Interview with Judy Varley
QUESTION 16
DALE ROSEN:

Tell me about that, other people's reactions and about the New York--

JUDY VARLEY:

Immediately after the speech by Stokely we drifted back to the big tent where we were sleeping and a number of us sat up and talked about it afterward. There seemed to be alarm on the parts of, of some of my colleagues. They read a great deal more into the speech than I did. I felt that the, ah, call for the use of Black Power was legitimate, ah, and, and the way he expressed it was, ah, later when I got back to New York and the march ended, ah, a press conference was held. And, a, a small headline appeared in the New York Post saying, "White Nurse Endorses Black Power." And it was surprising, the amount of flak I had to take. Ah, there, there was a lot of misunderstanding about the term.
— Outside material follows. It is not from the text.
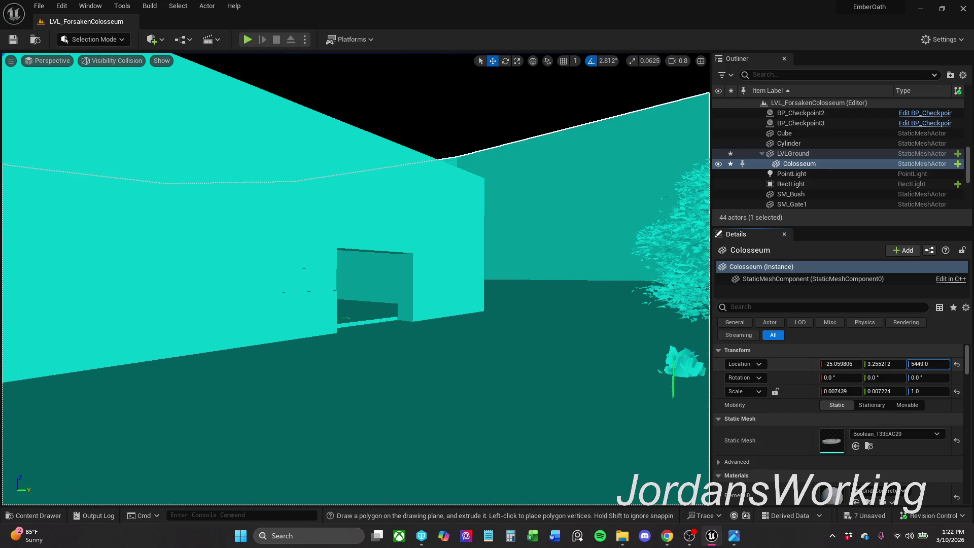
drag(928, 364, 935, 364)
It was a phrase that was fraught for some people with very, very serious, ah, overtones. And I did not see this.

DALE ROSEN:

What kinds of overtones?

JUDY VARLEY:

Ah, Black violence, ah, violence stemming from, ah, ah, the Black areas, ah, a, ah, thrust to overtake the government as it were, ah, and locally, down, especially down South where they hold the majority or in New York City where Blacks hold the, ah, majority for the ballot box, that's as it should be.